:: SUPPLIED MATERIAL ::

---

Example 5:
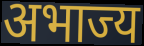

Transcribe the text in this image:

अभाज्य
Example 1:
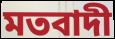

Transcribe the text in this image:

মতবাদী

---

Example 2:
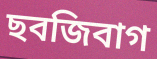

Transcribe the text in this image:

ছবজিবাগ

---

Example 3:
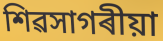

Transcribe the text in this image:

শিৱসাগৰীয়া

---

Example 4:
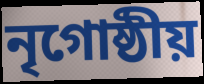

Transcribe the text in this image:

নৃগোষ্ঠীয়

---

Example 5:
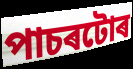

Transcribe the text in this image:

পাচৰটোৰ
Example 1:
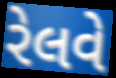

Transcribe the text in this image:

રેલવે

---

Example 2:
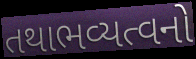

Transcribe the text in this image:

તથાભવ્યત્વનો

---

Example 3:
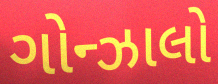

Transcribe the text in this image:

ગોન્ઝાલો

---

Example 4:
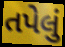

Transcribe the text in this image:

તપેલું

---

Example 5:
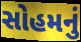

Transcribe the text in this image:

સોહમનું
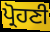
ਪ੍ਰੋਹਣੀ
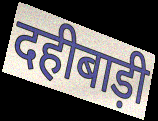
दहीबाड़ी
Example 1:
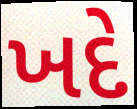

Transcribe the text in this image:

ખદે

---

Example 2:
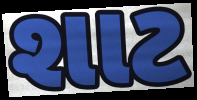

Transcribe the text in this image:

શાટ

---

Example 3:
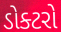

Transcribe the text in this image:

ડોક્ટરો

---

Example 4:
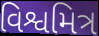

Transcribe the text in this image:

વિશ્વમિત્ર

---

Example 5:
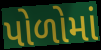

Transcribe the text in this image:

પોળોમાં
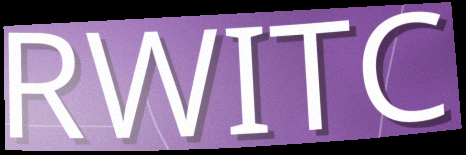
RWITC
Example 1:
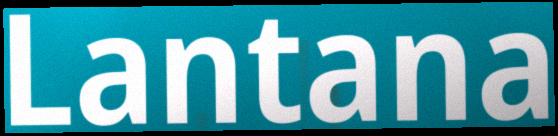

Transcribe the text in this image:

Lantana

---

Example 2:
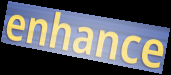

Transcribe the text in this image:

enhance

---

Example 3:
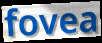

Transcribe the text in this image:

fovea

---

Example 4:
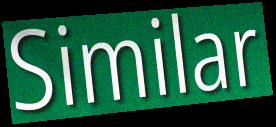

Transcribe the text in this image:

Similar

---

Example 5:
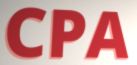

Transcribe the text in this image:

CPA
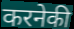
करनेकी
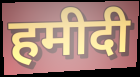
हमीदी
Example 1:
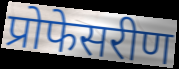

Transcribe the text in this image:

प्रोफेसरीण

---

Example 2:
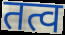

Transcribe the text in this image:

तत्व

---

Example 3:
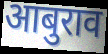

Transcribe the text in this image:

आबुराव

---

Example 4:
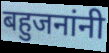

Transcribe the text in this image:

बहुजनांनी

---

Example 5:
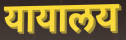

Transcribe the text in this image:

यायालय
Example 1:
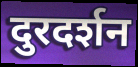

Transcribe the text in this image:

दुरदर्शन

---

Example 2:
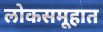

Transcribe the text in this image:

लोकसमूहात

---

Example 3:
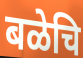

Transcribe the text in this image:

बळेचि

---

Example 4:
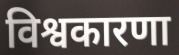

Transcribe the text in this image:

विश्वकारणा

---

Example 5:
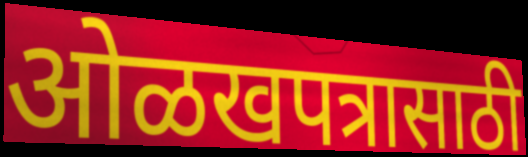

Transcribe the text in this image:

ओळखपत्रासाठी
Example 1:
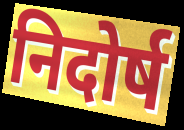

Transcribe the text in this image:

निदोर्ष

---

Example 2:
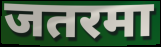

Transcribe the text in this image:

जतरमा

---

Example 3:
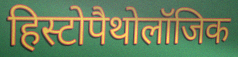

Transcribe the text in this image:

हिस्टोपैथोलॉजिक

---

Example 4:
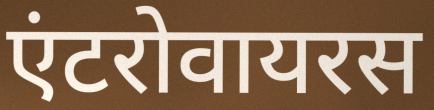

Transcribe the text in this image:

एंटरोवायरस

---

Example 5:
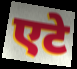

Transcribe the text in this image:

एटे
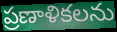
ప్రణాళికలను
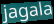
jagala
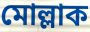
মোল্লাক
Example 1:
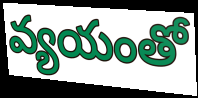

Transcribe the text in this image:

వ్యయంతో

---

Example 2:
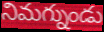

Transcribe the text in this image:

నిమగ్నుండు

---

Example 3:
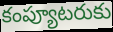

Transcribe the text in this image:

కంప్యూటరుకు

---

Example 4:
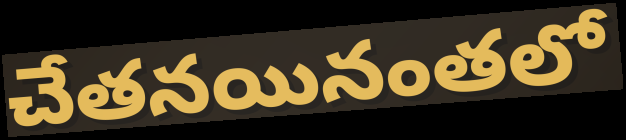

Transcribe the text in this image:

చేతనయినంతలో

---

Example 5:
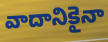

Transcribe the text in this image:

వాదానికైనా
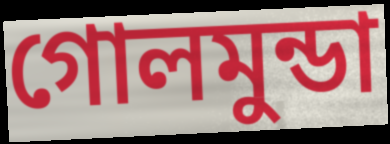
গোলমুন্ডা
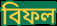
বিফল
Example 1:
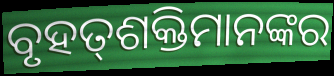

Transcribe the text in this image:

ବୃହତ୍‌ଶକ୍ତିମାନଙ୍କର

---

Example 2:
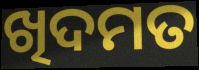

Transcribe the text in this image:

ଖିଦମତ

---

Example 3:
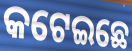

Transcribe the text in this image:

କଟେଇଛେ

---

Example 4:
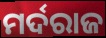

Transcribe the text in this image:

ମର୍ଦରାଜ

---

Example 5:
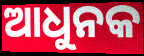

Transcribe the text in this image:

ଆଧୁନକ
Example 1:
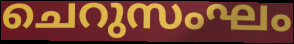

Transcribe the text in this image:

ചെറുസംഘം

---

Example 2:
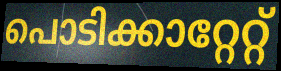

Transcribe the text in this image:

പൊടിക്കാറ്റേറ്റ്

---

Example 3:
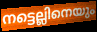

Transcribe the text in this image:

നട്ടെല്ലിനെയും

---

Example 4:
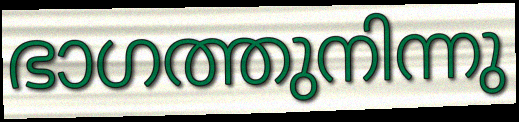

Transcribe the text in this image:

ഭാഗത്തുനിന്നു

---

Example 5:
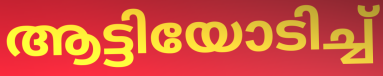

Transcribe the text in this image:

:::

== WHAT THE EXERCISE ASKS ==
All of the entries above are to be transcribed word for word, with no pictures included.

== EXERCISE OUTPUT ==
---

Example 5:

Transcribe the text in this image:

अभाज्य
Example 1:

Transcribe the text in this image:

মতবাদী

---

Example 2:

Transcribe the text in this image:

ছবজিবাগ

---

Example 3:

Transcribe the text in this image:

শিৱসাগৰীয়া

---

Example 4:

Transcribe the text in this image:

নৃগোষ্ঠীয়

---

Example 5:

Transcribe the text in this image:

পাচৰটোৰ
Example 1:

Transcribe the text in this image:

રેલવે

---

Example 2:

Transcribe the text in this image:

તથાભવ્યત્વનો

---

Example 3:

Transcribe the text in this image:

ગોન્ઝાલો

---

Example 4:

Transcribe the text in this image:

તપેલું

---

Example 5:

Transcribe the text in this image:

સોહમનું
ਪ੍ਰੋਹਣੀ
दहीबाड़ी
Example 1:

Transcribe the text in this image:

ખદે

---

Example 2:

Transcribe the text in this image:

શાટ

---

Example 3:

Transcribe the text in this image:

ડોક્ટરો

---

Example 4:

Transcribe the text in this image:

વિશ્વમિત્ર

---

Example 5:

Transcribe the text in this image:

પોળોમાં
RWITC
Example 1:

Transcribe the text in this image:

Lantana

---

Example 2:

Transcribe the text in this image:

enhance

---

Example 3:

Transcribe the text in this image:

fovea

---

Example 4:

Transcribe the text in this image:

Similar

---

Example 5:

Transcribe the text in this image:

CPA
करनेकी
हमीदी
Example 1:

Transcribe the text in this image:

प्रोफेसरीण

---

Example 2:

Transcribe the text in this image:

तत्व

---

Example 3:

Transcribe the text in this image:

आबुराव

---

Example 4:

Transcribe the text in this image:

बहुजनांनी

---

Example 5:

Transcribe the text in this image:

यायालय
Example 1:

Transcribe the text in this image:

दुरदर्शन

---

Example 2:

Transcribe the text in this image:

लोकसमूहात

---

Example 3:

Transcribe the text in this image:

बळेचि

---

Example 4:

Transcribe the text in this image:

विश्वकारणा

---

Example 5:

Transcribe the text in this image:

ओळखपत्रासाठी
Example 1:

Transcribe the text in this image:

निदोर्ष

---

Example 2:

Transcribe the text in this image:

जतरमा

---

Example 3:

Transcribe the text in this image:

हिस्टोपैथोलॉजिक

---

Example 4:

Transcribe the text in this image:

एंटरोवायरस

---

Example 5:

Transcribe the text in this image:

एटे
ప్రణాళికలను
jagala
মোল্লাক
Example 1:

Transcribe the text in this image:

వ్యయంతో

---

Example 2:

Transcribe the text in this image:

నిమగ్నుండు

---

Example 3:

Transcribe the text in this image:

కంప్యూటరుకు

---

Example 4:

Transcribe the text in this image:

చేతనయినంతలో

---

Example 5:

Transcribe the text in this image:

వాదానికైనా
গোলমুন্ডা
বিফল
Example 1:

Transcribe the text in this image:

ବୃହତ୍‌ଶକ୍ତିମାନଙ୍କର

---

Example 2:

Transcribe the text in this image:

ଖିଦମତ

---

Example 3:

Transcribe the text in this image:

କଟେଇଛେ

---

Example 4:

Transcribe the text in this image:

ମର୍ଦରାଜ

---

Example 5:

Transcribe the text in this image:

ଆଧୁନକ
Example 1:

Transcribe the text in this image:

ചെറുസംഘം

---

Example 2:

Transcribe the text in this image:

പൊടിക്കാറ്റേറ്റ്

---

Example 3:

Transcribe the text in this image:

നട്ടെല്ലിനെയും

---

Example 4:

Transcribe the text in this image:

ഭാഗത്തുനിന്നു

---

Example 5:

Transcribe the text in this image:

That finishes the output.